Um homem de 32 anos foi preso pela Polícia Civil do Distrito Federal por matar Gabriela Cunha, de 44 anos. Ela era médica e diretora-geral no Hospital Regional de Taguatinga. De acordo com os policias, o acusado usou o WhatsApp da vítima por dois dois meses se passando por ela.

O homem era motorista particular de Gabriela e a matou no dia 24 de outubro. Ele foi detido e confessou o crime.

Durante os dois meses em que se passou pela vítima, o homem movimentou uma quantia de cerca de R$ 200 000 da conta bancária dela. O salário mensal de Gabriela era de R$ 17 000.

O delegado Leandro Ritt, que conduz as investigações, disse ao jornal local que por causa dos muitos compromissos a vítima havia dado uma procuração ao homem para que ele pudesse realizar pagamentos e assinar documentos no nome dela. Em outubro a procuração foi desfeita, mas o acusado manteve uma cópia do documento.

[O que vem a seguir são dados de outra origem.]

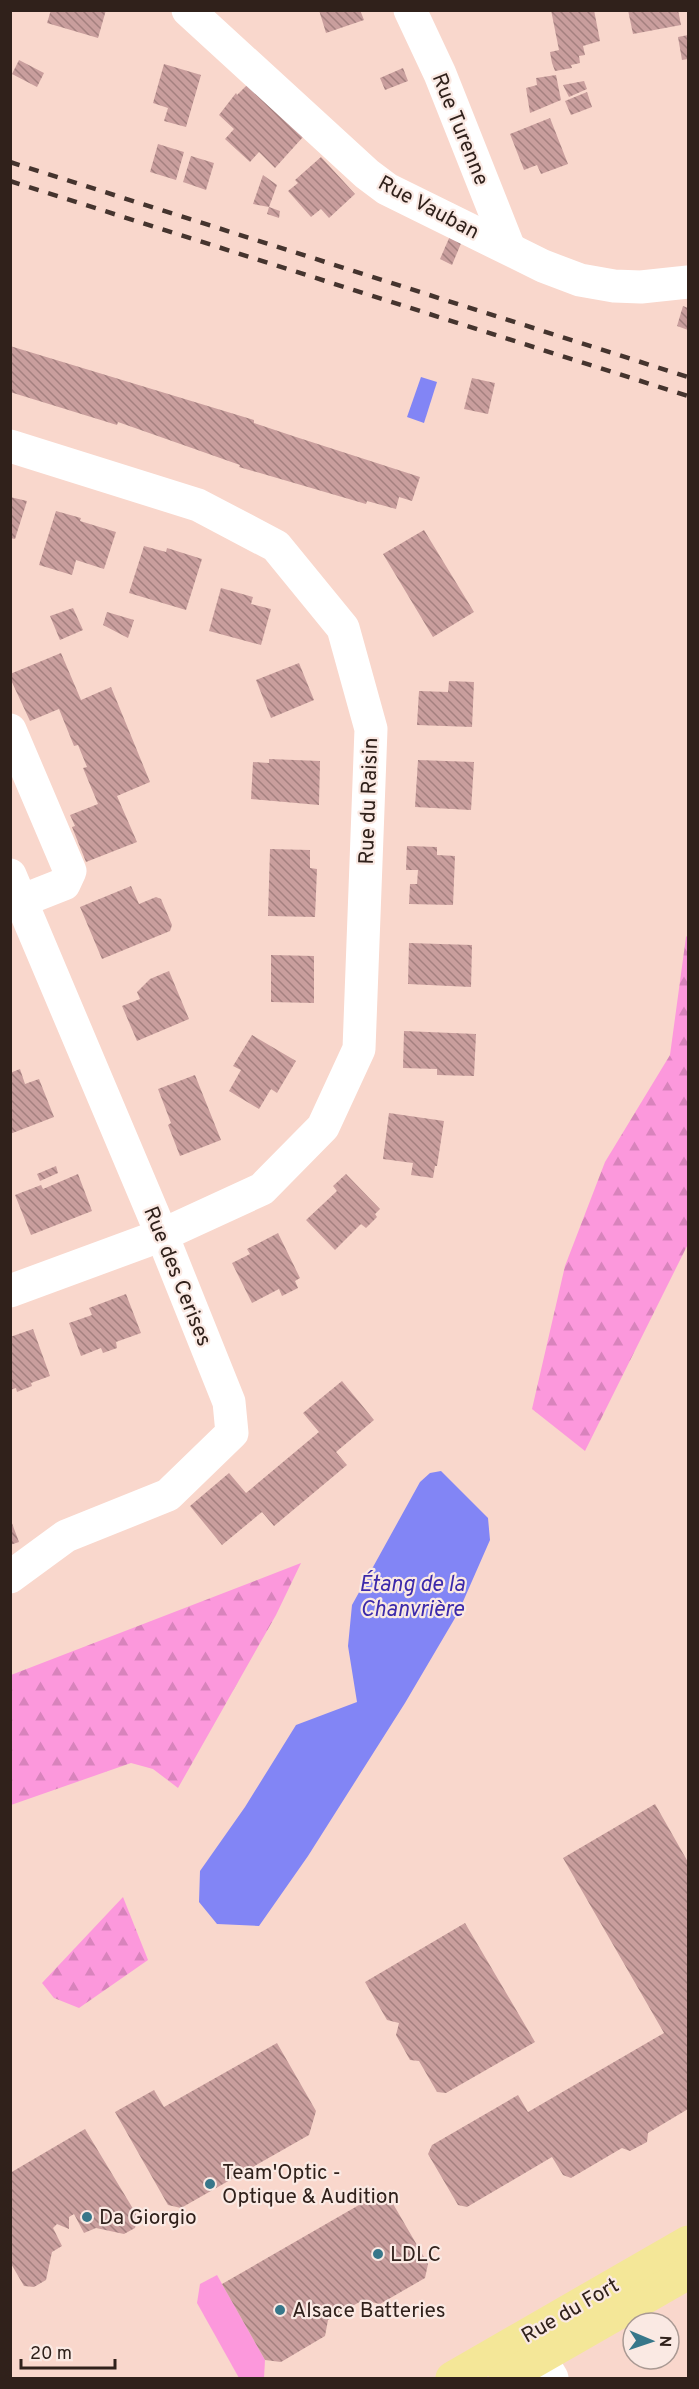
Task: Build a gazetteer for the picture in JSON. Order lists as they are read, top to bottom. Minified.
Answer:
{"streets":{"main road":["Rue du Fort"],"street":["Rue Turenne","Rue Vauban","Rue du Raisin","Rue des Cerises"]},"crossings":[["Rue Turenne","Rue Vauban"],["Rue du Raisin","Rue des Cerises"]],"water":["Étang de la Chanvrière"],"places":["Team'Optic - Optique & Audition","Da Giorgio","LDLC","Alsace Batteries"],"scale_bar":"20 m","north":"right"}
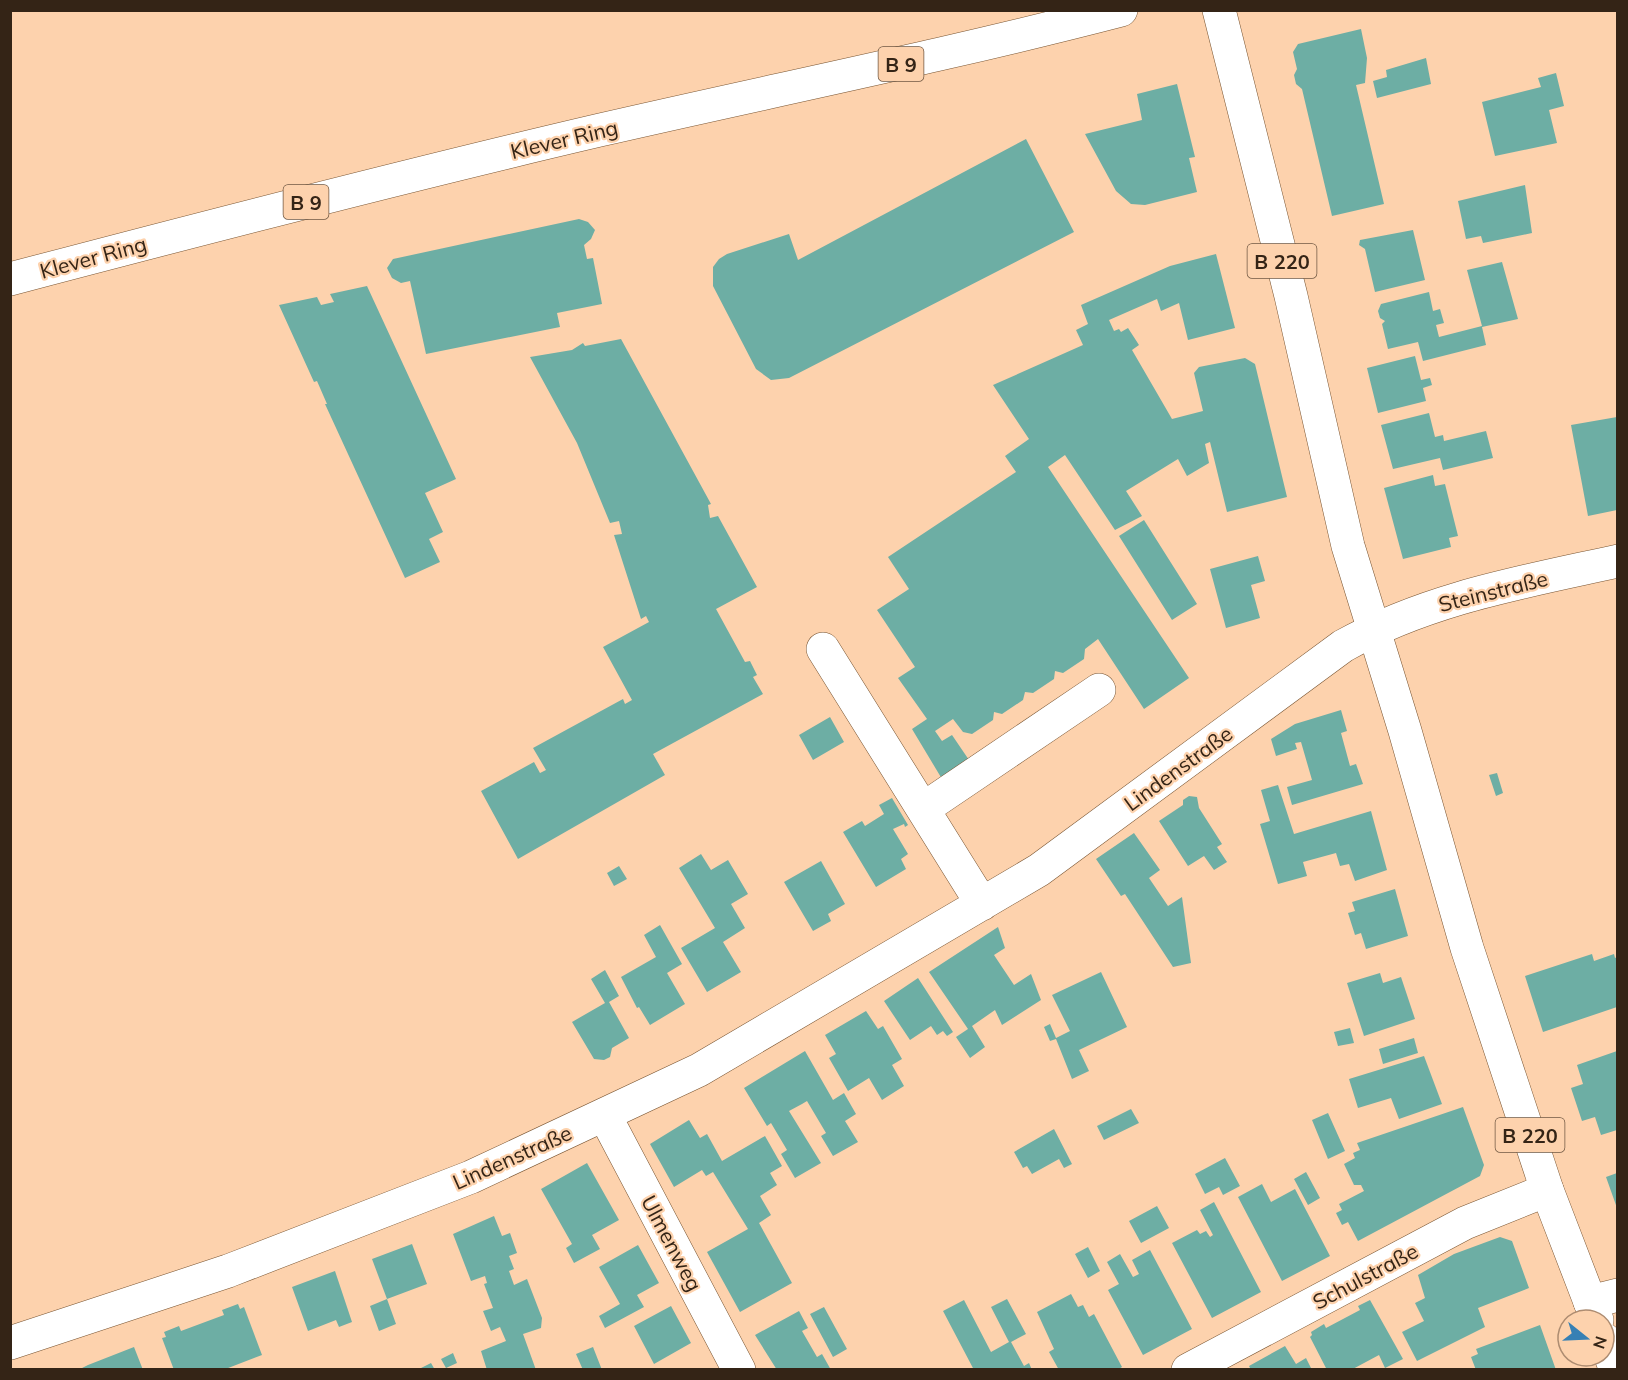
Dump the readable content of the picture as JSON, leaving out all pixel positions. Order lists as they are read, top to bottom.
{
  "streets": {
    "street": [
      "B 9",
      "Klever Ring",
      "B 220",
      "Steinstraße",
      "Lindenstraße",
      "Ulmenweg",
      "Schulstraße"
    ]
  },
  "crossings": [
    ["B 220", "Steinstraße"],
    ["B 220", "Lindenstraße"],
    ["B 220", "Schulstraße"],
    ["Steinstraße", "Lindenstraße"],
    ["Lindenstraße", "Ulmenweg"]
  ],
  "north": "right"
}
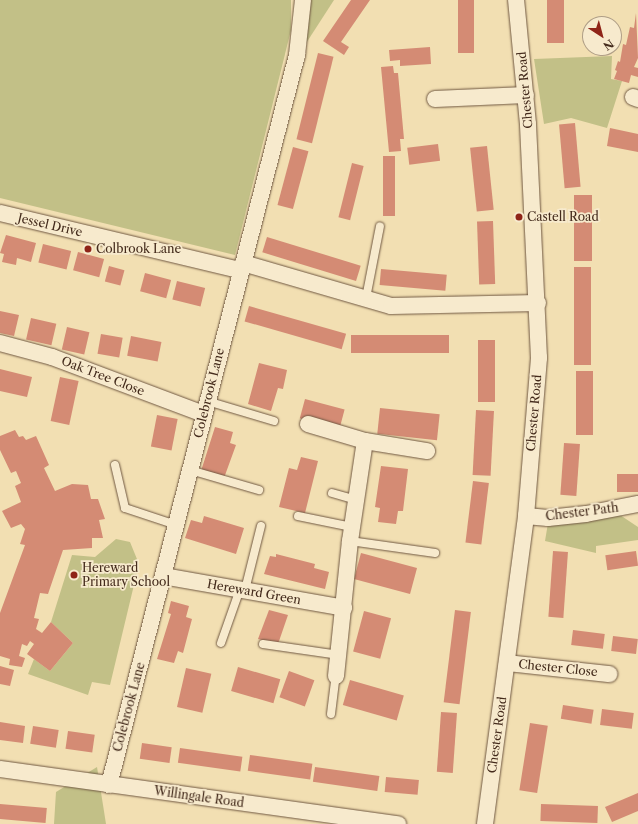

Ele passou a se comunicar com a família de Gabriela após matá-la. Nas mensagens, ele dizia que ela “estava internada em uma clínica de repouso para tratar de problemas pessoais e retornaria no Natal”.

A família não desconfiou porque Gabriela já havia sido internada em uma clínica para tratar um quadro de depressão.

Gabriela foi gestora de conhecidas unidades particulares de saúde e deixa uma filha de 8 anos.